Dynamic blueprint supported features

The components that will be installed are only those defined in the blueprint_dynamic variable.

Supported in this case means all prerequites (databases, passwords, required configs) are taken care of and the component is deployed successfully on the chosen host_group.

[x] HDP Services: HDFS, YARN + MapReduce2, Hive, HBase, Accumulo, Oozie, ZooKeeper, Storm, Atlas, Kafka, Knox, Log Search, Ranger, Ranger KMS, SmartSense, Spark2, Zeppelin, Druid, Superset

[x] HDF Services: NiFi, NiFi Registry, Schema Registry, Streaming Analytics Manager, ZooKeeper, Storm, Kafka, Knox, Ranger, Log Search

[x] HA Configuration: NameNode, ResourceManager, Hive, HBase, Ranger KMS, Druid

[x] Secure clusters with MIT KDC (Ambari managed)

[x] Secure clusters with Microsoft AD (Ambari managed)
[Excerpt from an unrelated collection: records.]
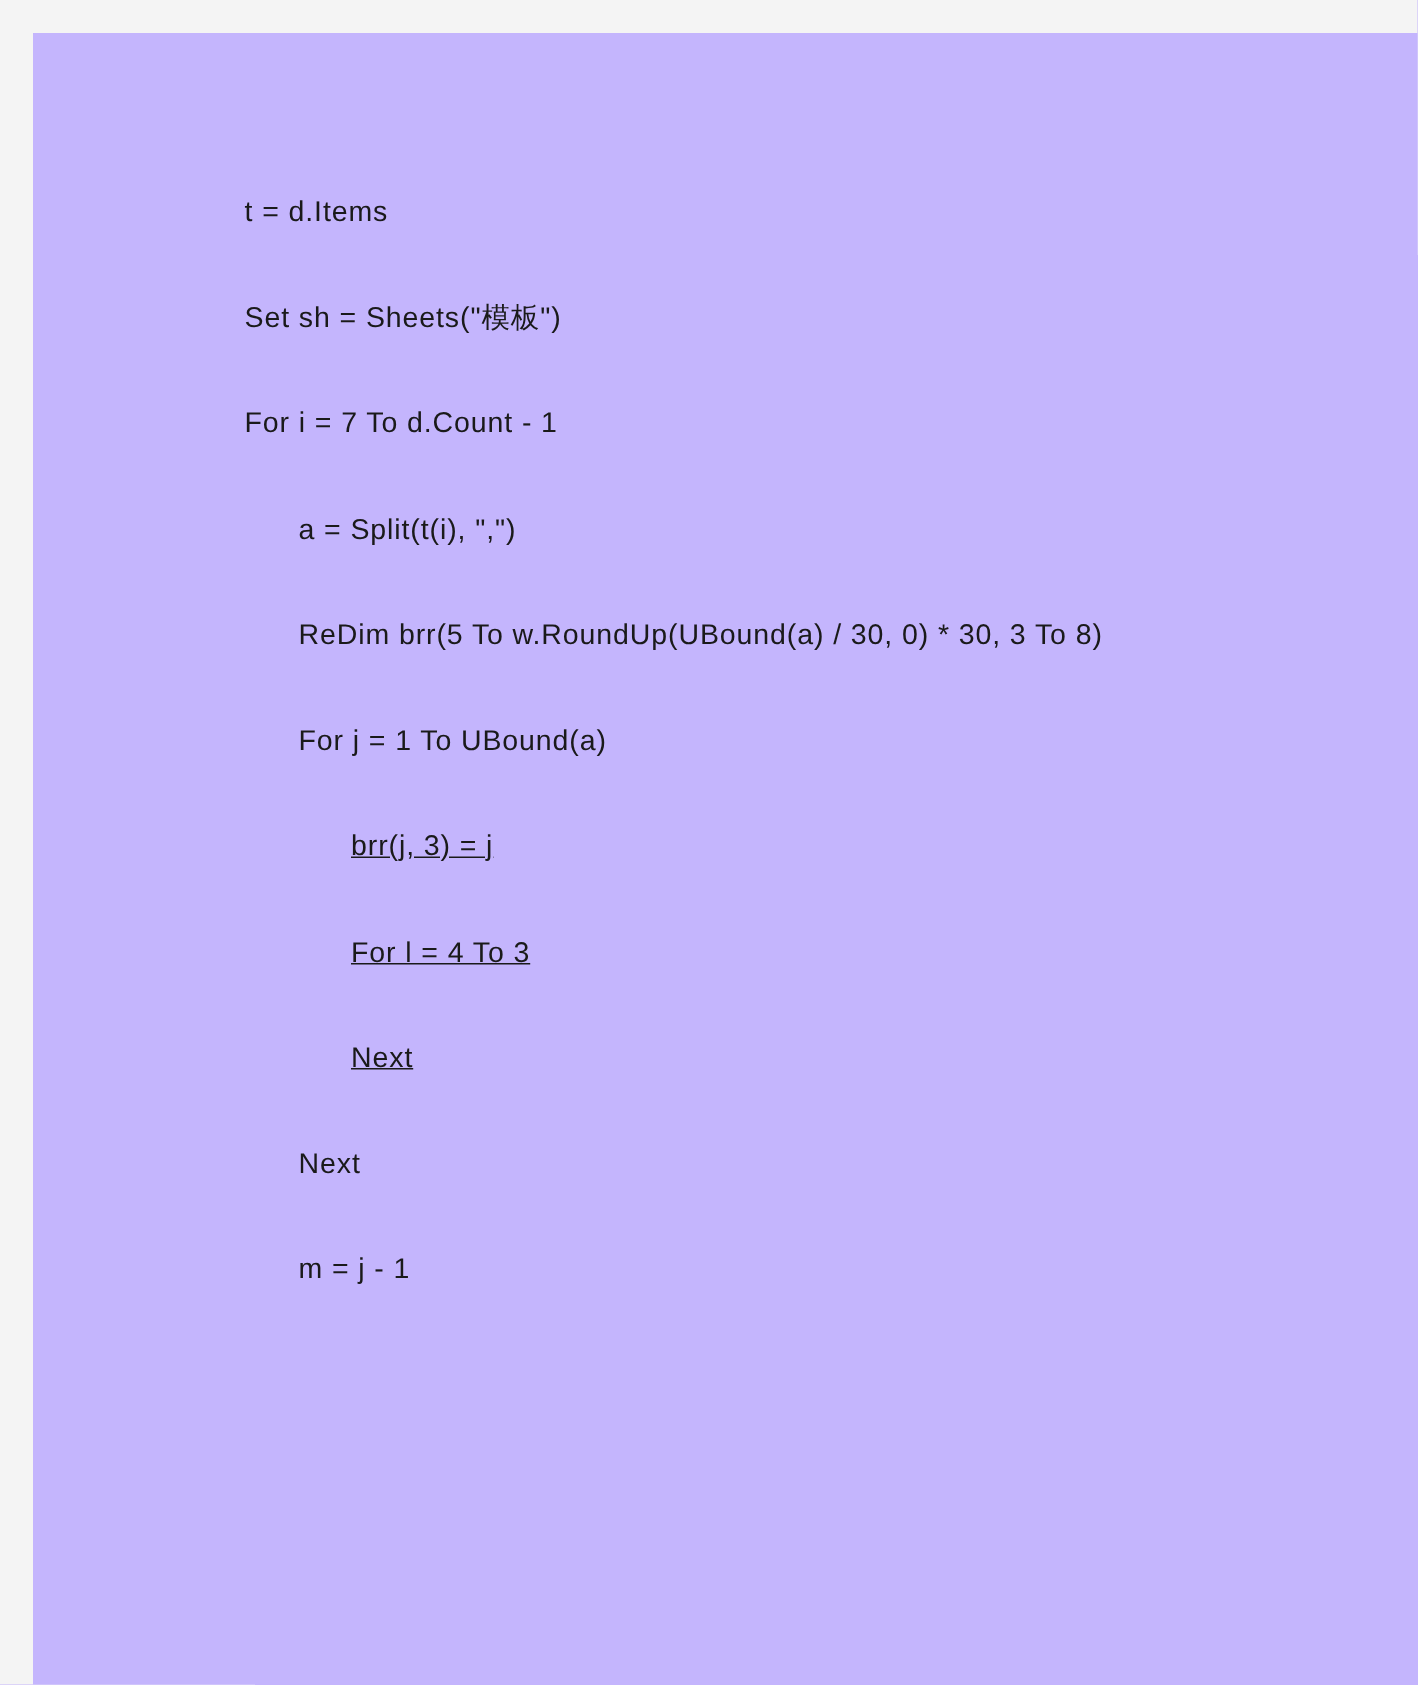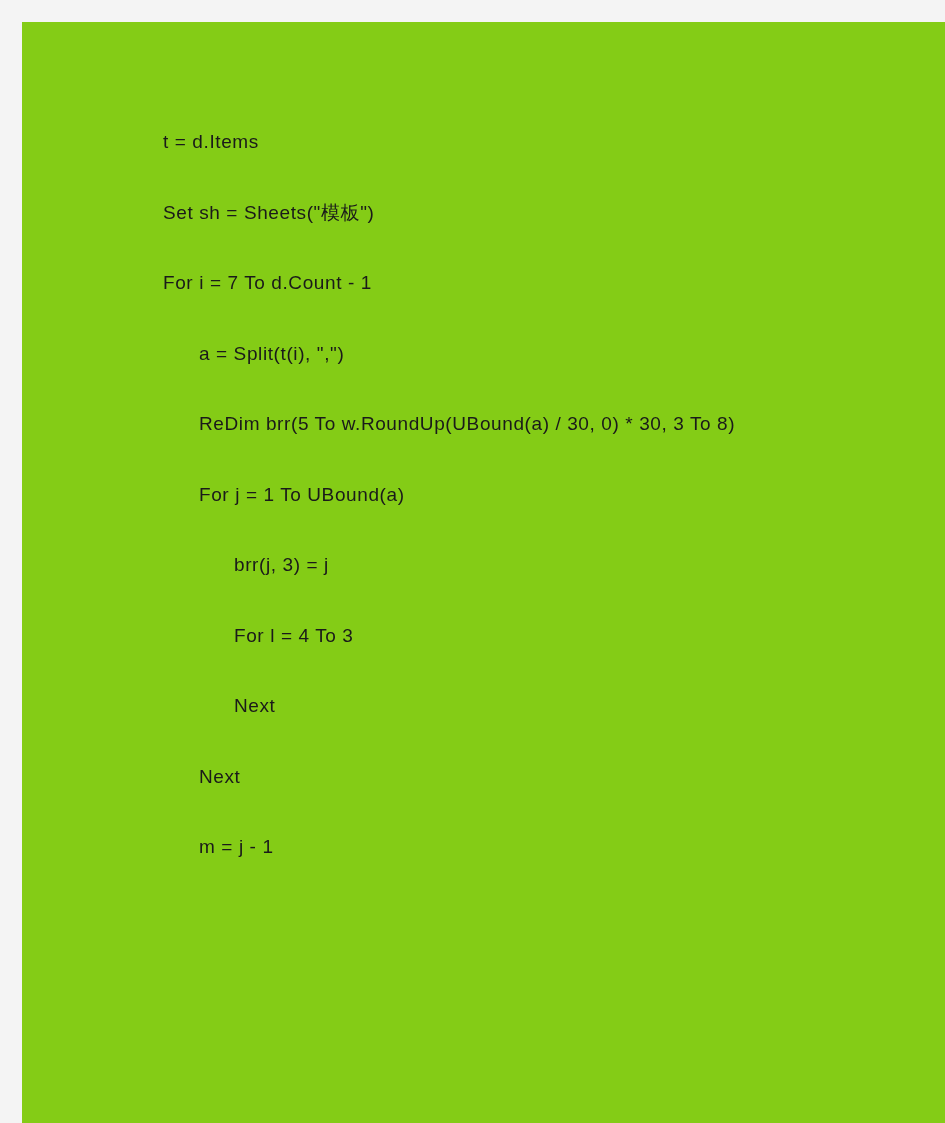--- a/index.html
+++ b/index.html
@@ -14,21 +14,21 @@
     font-family: "Liberation Sans", sans-serif;
     overflow: hidden;
   }
 
   #page {
     position: absolute;
     left: 22px;
     top: 22px;
     width: 923px;
     height: 1101px;
-    background: #84cc16;
+    background: #c4b5fd;
   }
 
   #code-block {
     position: absolute;
     left: 141px;   
     top: 85px;     
     width: 760px;
   }
 
   .code-line {
@@ -37,21 +37,21 @@
     line-height: 70.5px;
     height: 70.5px;
     color: #1a1a1a;
     white-space: pre;
     letter-spacing: 0.6px;
     font-weight: 400;
   }
 
   .indent-0 { padding-left: 0px; }
   .indent-1 { padding-left: 36px; }
-  .indent-2 { padding-left: 71px; }
+  .indent-2 { padding-left: 71px; text-decoration: underline; }
   .indent-3 { padding-left: 107px; }
 </style>
 </head>
 <body>
 
 <div id="page">
   <div id="code-block">
       <div class="code-line indent-0">t = d.Items</div>
       <div class="code-line indent-0">Set sh = Sheets("模板")</div>
       <div class="code-line indent-0">For i = 7 To d.Count - 1</div>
[x] Install Ranger and enable all plugins

[x] Ranger KMS

[ ] Ranger AD integration

[ ] Hadoop SSL

[ ] Hadoop AD integration

[ ] NiFi SSL

[ ] NiFi AD integration

[ ] Basic memory settings tuning

[ ] Make use of additional storage for HDP workers

[ ] Make use of additional storage for master services

[ ] Configure additional storage for NiFi